--- GIVEN ENTRIES Enclosed Below ---
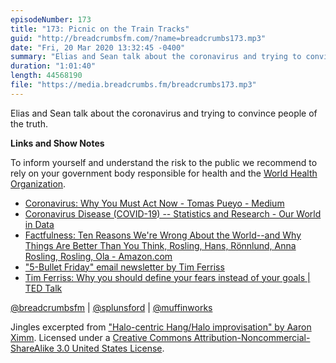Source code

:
 ```yaml
---
episodeNumber: 173
title: "173: Picnic on the Train Tracks"
guid: "http://breadcrumbsfm.com/?name=breadcrumbs173.mp3"
date: "Fri, 20 Mar 2020 13:32:45 -0400"
summary: "Elias and Sean talk about the coronavirus and trying to convince people of the truth."
duration: "1:01:40"
length: 44568190
file: "https://media.breadcrumbs.fm/breadcrumbs173.mp3"
---
```

Elias and Sean talk about the coronavirus and trying to convince people of the truth.

**Links and Show Notes**

To inform yourself and understand the risk to the public we recommend to rely on your government body responsible for health and the [World Health Organization](https://www.who.int/).

- [Coronavirus: Why You Must Act Now - Tomas Pueyo - Medium](https://medium.com/@tomaspueyo/coronavirus-act-today-or-people-will-die-f4d3d9cd99ca)
- [Coronavirus Disease (COVID-19) -- Statistics and Research - Our World in Data](https://ourworldindata.org/coronavirus)
- [Factfulness: Ten Reasons We're Wrong About the World--and Why Things Are Better Than You Think, Rosling, Hans, Rönnlund, Anna Rosling, Rosling, Ola - Amazon.com](http://www.amazon.com/dp/B0756J1LLV/?tag=breadcrumbsfm-20)
- ["5-Bullet Friday" email newsletter by Tim Ferriss](https://go.tim.blog/5-bullet-friday-1/)
- [Tim Ferriss: Why you should define your fears instead of your goals | TED Talk](https://www.ted.com/talks/tim_ferriss_why_you_should_define_your_fears_instead_of_your_goals/up-next)

[@breadcrumbsfm](https://twitter.com/breadcrumbsfm) | [@splunsford](https://twitter.com/splunsford) | [@muffinworks](https://twitter.com/muffinworks)

Jingles excerpted from ["Halo-centric Hang/Halo improvisation" by Aaron Ximm](http://freemusicarchive.org/music/aaron_ximm/handpans_and_the_hang/). Licensed under a [Creative Commons Attribution-Noncommercial-ShareAlike 3.0 United States License](http://creativecommons.org/licenses/by-nc-sa/3.0/us/).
--- End of Enclosed GIVEN ENTRIES ---
» YOUR INSTRUCTIONS
How many lines of these entries hold the string "trying"? Answer with the number alone.

» ANSWER FOR THIS EXERCISE
2